§ INSTRUCTION: From the listing below, pull out every line that contains the string "INNER".

§ RECORD EXCERPTS:
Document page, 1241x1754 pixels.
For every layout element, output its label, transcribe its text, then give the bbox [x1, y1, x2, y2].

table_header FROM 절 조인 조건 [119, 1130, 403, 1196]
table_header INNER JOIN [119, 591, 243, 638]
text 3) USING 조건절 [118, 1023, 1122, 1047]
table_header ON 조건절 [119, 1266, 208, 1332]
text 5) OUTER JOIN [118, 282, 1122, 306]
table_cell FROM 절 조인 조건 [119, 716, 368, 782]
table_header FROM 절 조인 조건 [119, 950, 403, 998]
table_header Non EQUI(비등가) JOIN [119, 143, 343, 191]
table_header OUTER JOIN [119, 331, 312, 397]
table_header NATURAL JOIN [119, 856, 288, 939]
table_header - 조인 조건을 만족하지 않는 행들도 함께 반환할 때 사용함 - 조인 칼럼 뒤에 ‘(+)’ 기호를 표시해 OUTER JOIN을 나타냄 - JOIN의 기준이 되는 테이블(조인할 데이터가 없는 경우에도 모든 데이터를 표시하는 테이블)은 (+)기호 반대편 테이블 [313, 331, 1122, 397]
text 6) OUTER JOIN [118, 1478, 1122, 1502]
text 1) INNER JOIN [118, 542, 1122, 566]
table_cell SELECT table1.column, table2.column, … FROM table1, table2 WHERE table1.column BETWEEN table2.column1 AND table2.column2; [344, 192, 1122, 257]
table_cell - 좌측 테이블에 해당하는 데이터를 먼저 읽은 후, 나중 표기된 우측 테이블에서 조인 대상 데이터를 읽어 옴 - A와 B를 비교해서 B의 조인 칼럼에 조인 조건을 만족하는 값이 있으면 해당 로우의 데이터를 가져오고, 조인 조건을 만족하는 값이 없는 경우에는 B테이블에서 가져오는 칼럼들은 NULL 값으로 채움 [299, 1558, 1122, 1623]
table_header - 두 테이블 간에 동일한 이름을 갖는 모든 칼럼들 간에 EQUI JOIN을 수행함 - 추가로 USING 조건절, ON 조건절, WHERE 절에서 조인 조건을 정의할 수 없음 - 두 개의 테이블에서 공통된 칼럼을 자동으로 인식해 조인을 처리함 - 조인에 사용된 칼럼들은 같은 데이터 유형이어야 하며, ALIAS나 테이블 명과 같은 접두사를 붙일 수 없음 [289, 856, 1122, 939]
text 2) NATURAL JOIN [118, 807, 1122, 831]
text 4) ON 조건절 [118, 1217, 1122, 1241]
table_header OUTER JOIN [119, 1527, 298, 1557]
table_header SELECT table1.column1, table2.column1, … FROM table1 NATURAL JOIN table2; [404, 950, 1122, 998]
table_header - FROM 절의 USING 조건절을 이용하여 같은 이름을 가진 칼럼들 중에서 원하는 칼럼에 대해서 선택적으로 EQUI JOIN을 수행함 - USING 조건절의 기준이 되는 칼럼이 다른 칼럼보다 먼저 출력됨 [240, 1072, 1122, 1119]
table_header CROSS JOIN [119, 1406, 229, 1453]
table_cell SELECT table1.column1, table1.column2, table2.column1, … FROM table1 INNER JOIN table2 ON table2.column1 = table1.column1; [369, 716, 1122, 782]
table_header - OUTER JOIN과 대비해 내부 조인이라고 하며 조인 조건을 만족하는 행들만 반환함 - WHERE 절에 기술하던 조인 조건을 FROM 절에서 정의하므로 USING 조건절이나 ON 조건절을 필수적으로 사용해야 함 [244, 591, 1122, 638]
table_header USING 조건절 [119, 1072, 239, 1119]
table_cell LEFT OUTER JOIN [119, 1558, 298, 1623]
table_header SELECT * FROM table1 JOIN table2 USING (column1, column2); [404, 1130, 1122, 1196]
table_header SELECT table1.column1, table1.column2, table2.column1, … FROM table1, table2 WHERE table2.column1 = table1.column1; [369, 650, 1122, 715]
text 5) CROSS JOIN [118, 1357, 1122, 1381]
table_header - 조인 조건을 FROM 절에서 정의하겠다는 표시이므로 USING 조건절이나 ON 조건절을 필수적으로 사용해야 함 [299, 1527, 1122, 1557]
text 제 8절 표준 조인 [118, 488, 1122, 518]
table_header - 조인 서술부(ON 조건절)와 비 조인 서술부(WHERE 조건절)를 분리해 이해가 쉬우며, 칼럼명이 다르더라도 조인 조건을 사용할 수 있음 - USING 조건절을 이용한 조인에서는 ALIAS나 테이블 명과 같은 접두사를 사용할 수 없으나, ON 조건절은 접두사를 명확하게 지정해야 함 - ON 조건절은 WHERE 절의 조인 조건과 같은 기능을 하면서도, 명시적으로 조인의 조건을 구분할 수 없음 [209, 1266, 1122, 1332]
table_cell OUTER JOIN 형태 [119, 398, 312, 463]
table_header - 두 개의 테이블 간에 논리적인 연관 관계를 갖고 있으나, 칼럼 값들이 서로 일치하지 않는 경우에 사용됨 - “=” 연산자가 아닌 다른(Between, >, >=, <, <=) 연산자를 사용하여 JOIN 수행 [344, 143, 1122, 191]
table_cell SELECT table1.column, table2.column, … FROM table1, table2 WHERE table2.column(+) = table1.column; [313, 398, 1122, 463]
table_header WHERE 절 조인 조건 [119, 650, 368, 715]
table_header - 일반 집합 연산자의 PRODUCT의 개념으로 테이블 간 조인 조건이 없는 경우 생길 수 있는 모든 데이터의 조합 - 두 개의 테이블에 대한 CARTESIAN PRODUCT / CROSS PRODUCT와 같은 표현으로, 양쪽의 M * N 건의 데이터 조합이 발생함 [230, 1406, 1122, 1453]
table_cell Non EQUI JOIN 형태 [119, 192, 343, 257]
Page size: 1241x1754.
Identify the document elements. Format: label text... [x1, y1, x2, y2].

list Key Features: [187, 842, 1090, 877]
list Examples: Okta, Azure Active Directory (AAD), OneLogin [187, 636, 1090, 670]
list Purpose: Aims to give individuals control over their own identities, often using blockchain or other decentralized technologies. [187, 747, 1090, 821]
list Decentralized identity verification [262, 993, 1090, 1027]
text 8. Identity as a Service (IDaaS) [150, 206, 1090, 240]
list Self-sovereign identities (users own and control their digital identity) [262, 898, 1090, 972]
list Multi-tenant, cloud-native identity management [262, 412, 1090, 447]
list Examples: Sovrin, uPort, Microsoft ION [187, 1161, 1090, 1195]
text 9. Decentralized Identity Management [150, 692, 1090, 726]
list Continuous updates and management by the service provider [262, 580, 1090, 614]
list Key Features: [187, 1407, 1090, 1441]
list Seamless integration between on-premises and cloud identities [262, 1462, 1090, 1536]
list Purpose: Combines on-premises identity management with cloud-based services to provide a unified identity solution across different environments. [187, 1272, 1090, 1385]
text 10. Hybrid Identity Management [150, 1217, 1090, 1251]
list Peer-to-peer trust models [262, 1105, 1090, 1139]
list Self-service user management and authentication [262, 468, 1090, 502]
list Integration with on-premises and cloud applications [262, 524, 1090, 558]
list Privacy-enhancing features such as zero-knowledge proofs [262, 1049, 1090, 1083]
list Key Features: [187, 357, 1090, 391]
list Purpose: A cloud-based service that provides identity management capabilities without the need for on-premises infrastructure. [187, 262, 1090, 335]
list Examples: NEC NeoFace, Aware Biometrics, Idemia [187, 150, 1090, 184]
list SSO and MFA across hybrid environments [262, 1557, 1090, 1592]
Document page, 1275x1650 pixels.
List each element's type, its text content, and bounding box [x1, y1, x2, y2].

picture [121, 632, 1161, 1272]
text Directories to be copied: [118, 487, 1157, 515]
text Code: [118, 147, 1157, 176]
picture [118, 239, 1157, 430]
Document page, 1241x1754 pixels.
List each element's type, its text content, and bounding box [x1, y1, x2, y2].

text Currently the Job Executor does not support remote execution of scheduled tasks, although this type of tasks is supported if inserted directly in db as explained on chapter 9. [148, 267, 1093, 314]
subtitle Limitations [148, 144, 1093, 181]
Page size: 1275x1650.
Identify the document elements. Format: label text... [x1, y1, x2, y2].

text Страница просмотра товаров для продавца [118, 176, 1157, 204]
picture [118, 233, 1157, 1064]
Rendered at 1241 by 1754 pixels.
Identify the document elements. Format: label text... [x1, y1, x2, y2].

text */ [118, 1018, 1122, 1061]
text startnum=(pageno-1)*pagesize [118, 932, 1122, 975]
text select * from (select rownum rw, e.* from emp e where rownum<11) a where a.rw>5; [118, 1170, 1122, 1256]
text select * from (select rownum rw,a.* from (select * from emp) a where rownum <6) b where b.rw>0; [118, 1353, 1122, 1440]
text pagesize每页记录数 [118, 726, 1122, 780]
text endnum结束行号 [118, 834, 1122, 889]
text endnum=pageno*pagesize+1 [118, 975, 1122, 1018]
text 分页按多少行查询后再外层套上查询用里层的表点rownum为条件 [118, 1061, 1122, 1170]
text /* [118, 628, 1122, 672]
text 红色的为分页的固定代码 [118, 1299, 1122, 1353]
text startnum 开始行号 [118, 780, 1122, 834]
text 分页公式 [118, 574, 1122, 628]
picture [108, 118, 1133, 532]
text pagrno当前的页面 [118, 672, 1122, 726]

§ CORRECT RESULT:
table_header INNER JOIN [119, 591, 243, 638]
text 1) INNER JOIN [118, 542, 1122, 566]
table_cell SELECT table1.column1, table1.column2, table2.column1, … FROM table1 INNER JOIN table2 ON table2.column1 = table1.column1; [369, 716, 1122, 782]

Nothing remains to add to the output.